DURBIN: Of course it is. And those are military weapons, military assault weapons. And you know, thank goodness, law enforcement turned up in Newtown when it did or the list of children who had been killed...

MATTHEWS: Yes.

DURBIN: ... and teachers would have been much, much longer. Think about what happened out in Aurora, Colorado. That man stood in front of a crowded theater, spraying that audience with one of these assault weapons, and the only thing that stopped him emptying the 100 cartridges that he had to shoot was it jammed. If it hadn`t jammed, the death toll would have been even higher.

MATTHEWS: Well, you know, it`s not hopeless, though. You talked about the 2nd Amendment. But look, back in 1934, when we had "Machine Gun" Kelly and all the guys out in Chicago, we had the whole Prohibition era encouraging a certain kind of crime, rum running, et cetera -- here`s the question. Back then, the Congress had the guts to outlaw automatic weapons, machine guns. Basically, they did. They were heavily regulated, heavily regulated, almost to the point of you don`t find them around.

Here`s the question. Why can`t Congress do the same thing with semiautomatics? I know we`ve got millions of them, whatever -- can`t we start to regulate? We don`t have to regulate a shotgun or a regular pistol with a revolver or anything, but if you go into the semiautomatic level, why don`t we say that`s like the automatic level? Just go with that?

DURBIN: I can tell you this, Chris...

MATTHEWS: The courts would have to approve it because they approved the earlier one, didn`t they? Isn`t there a precedent?

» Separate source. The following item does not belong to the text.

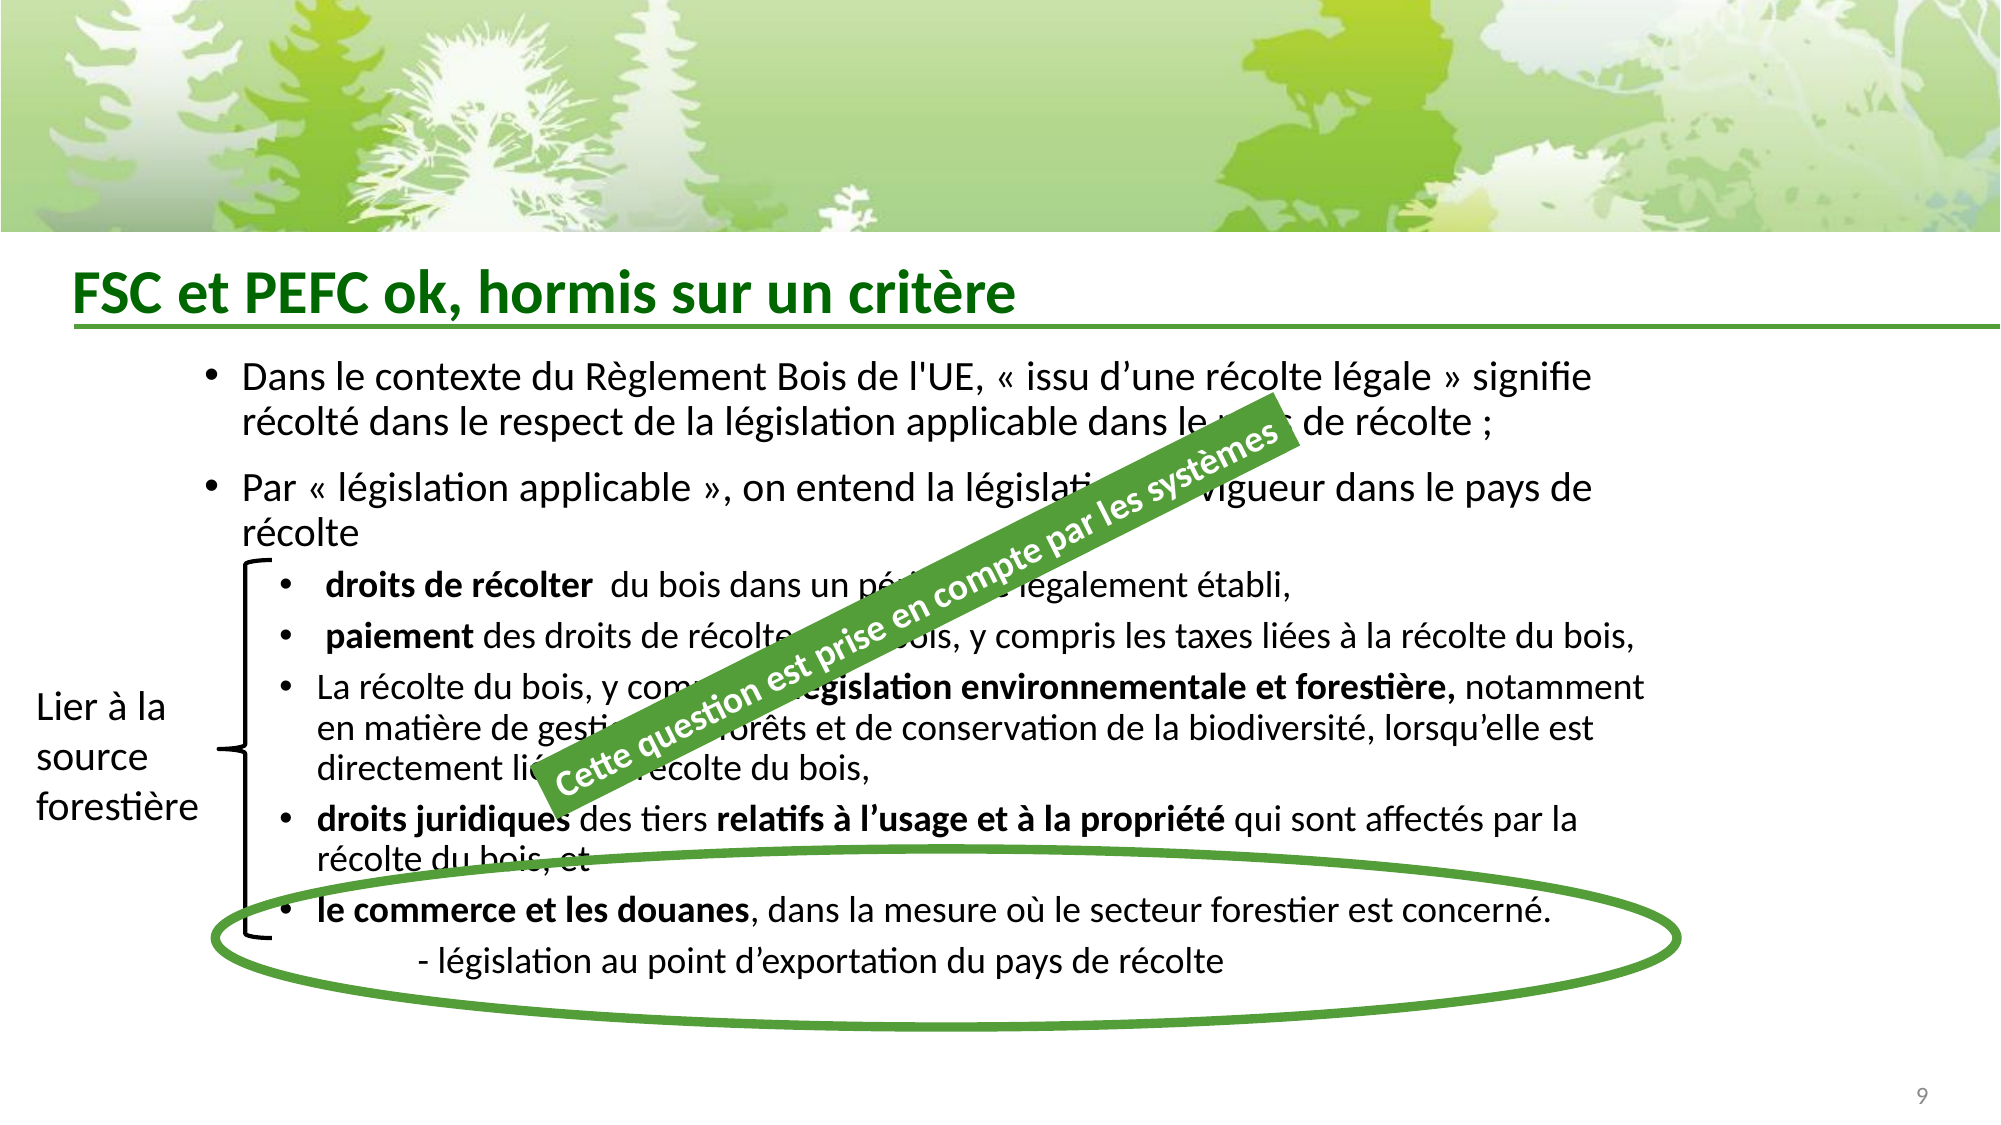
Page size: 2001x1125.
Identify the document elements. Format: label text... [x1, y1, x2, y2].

DURBIN: They did. They did. And even after the Heller decision, the Supreme Court told us there were reasonable limits that Congress could impose when it came to firearms.

There are two groups that I think are essential to the success of this effort.

MATTHEWS: OK.

DURBIN: First, sportsmen and hunters. And let me tell you, Chris, I know plenty of them in my family and all around downstate Illinois. They`re good people. They`re good citizens. They hate what happened in Newtown, Connecticut, as much as we do. We need them as part of this conversation.

And the second group that has to step up is law enforcement.

MATTHEWS: Right.

DURBIN: There was a time when they spoke out against these terrible weapons of death. We need them again to be part of this conversation.

MATTHEWS: Well, I would ask why would anybody out there want the criminal to be heavier armed than the policeman. He`s got a little 9-millimeter job or a .38 police special, and somebody comes in with this assault rifle.